Но Никита замолчал, видимо, щадя мое самолюбие. Он стоял у шкафа спиной ко мне и укладывал в потрепанный портфель тетради и книги для вечерних занятий. Он собрался уже уходить, но, взглянув на меня, раздумал, сел на стул и опять потер ладонью лицо, а когда обернулся ко мне, то я увидел его простоватую, чуть смущенную улыбку. Я не мог не улыбнуться в ответ.

– Ух, и хитрая ты бестия! – воскликнул Никита. – Такой вид состроил – «все потеряно, все кончено, возврата нет!» На сочувствие рассчитываешь, на жалость? Не жди. Во-первых, не умею жалеть, во-вторых, не хочу тебя баловать: раз пожалеешь и в другой захочется. А жалеть мужчину – это, брат, последнее дело, от этого он раскисает… да и вообще жалость притупляет в человеке упорство. А упорства в тебе – на троих!

Он подошел и взлохматил мне волосы.

– Выше голову, Дмитрий Ракитин, – мы же молодые, черт возьми! Рано ее вешать, у нас еще все впереди.

Я встал и обнял его за плечи; мы приблизились к окошку.

– Ты только не торопись, Дима, – просил Никита, – оглядись хорошенько. Давайте соберемся, посоветуемся, обсудим, как тебе быть, куда податься. Может быть, Сергею Петровичу напишем… Главное, выбрать направление, а уж ты добьешься, в этом я уверен… Актерская школа даром для тебя не прошла, она дала тебе столько всего, сколько не даст ни один институт, мне это видно.
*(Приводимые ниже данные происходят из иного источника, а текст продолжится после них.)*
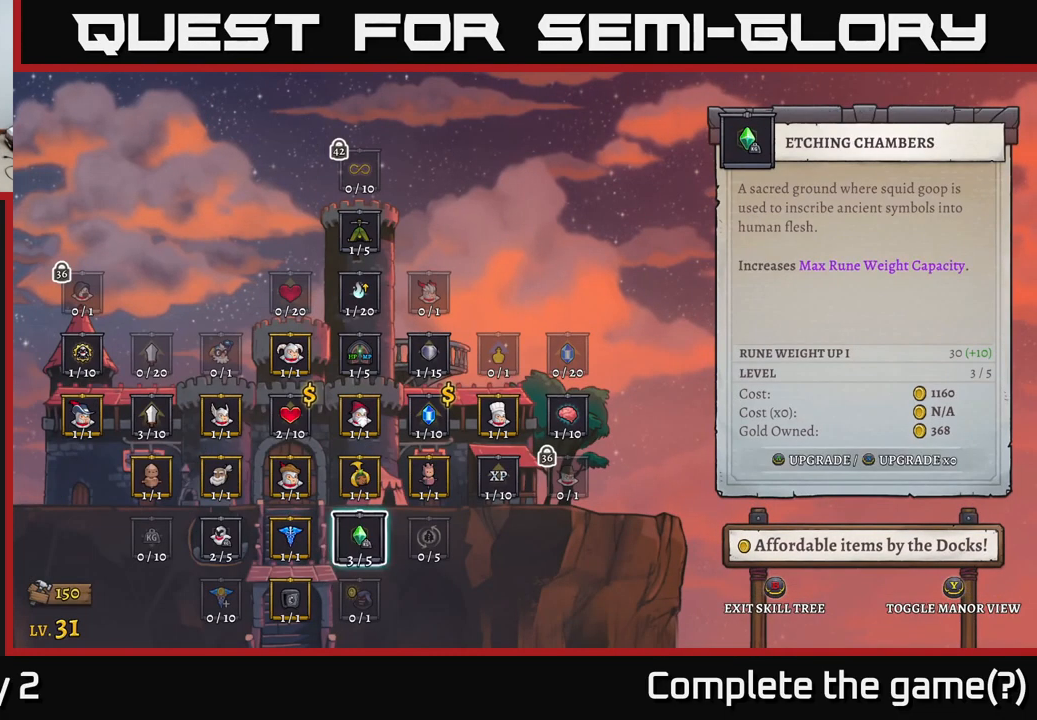
{"buttons": [], "left_stick": "up", "right_stick": "center", "events": [[17, "left_stick", "right"], [167, "left_stick", "center"], [234, "left_stick", "up"], [416, "left_stick", "center"], [500, "left_stick", "up"]]}
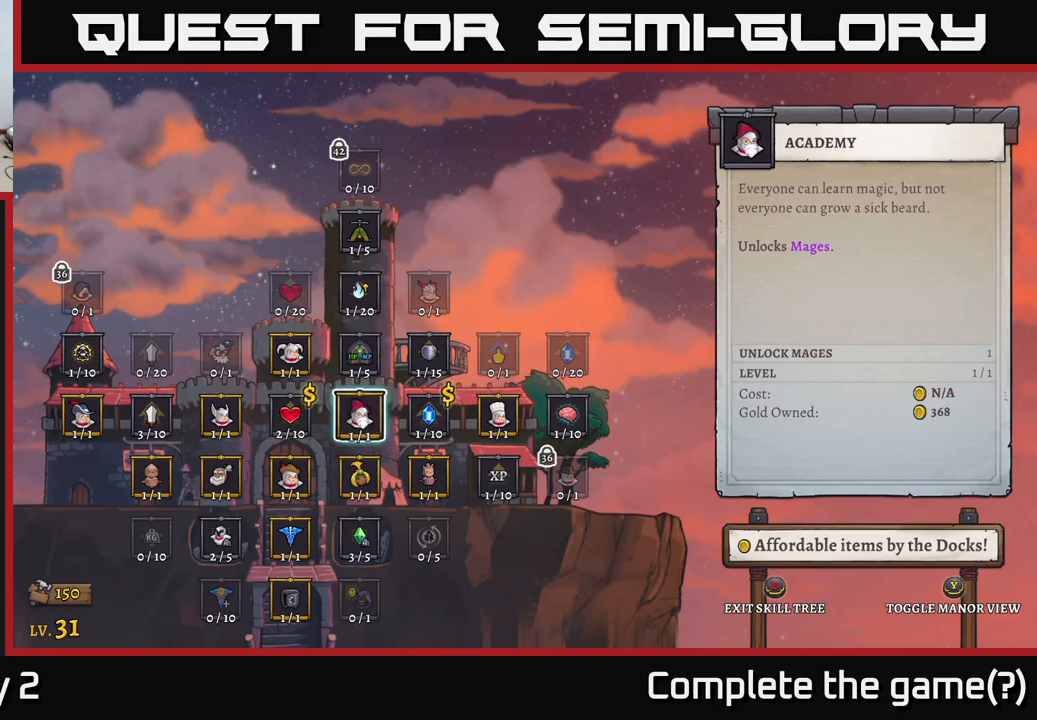
{"buttons": [], "left_stick": "center", "right_stick": "center", "events": [[84, "left_stick", "center"], [217, "left_stick", "left"], [384, "left_stick", "center"]]}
Про Ирину Тайнинскую забудь. Это в самом деле счастье твое, что она вышла замуж. Все равно не было бы у вас жизни, мучился бы ведь… Ты и сам знаешь это. А страдаешь оттого, что самолюбие задето… И с Сердобинским она недолго проживет. Невысокого полета птица, этот Сердобинский. Она это скоро поймет. – Он хитро подмигнул мне: – А слава – вещь непрочная, если она далась легко, без усилий: как пришла, так и уйдет.

У меня было такое ощущение, будто я перенес длительную и тяжелую болезнь, и вот кризис ее миновал, и наступало радостное выздоровление. Мутнота всяческих изнуряющих чувств как будто осела, и установилась полная душевная ясность. Мне было хорошо оттого, что рядом находился Никита, строгий и надежный друг, который никогда не покинет в беде, оттого, что нашлось во мне мужество уйти из школы, оттого что над Москвой ликующе сияло замечательное утро, что начиналось лето и начиналась другая, новая жизнь.

– Куда ты собираешься ехать в отпуск? – спросил я Никиту. – Может, махнем опять в мое село, на Волгу?

Никита отстранился от меня, загадочно улыбаясь и отрицательно качая головой:

– Нет, не поеду. Приглашен одной особой в другое место.

– Какой особой? Кто она? Нина?

– Угадал. Разве можно отказать ей? Поеду на Смоленщину, с удочкой посижу, поброжу по лесам с ружьишком… Так что извини, братец, не могу составить тебе компанию.

Я стоял посреди комнаты в величайшем недоумении и замешательстве. В это время послышался густой протяжный гудок; ему вторил другой, совсем близкий…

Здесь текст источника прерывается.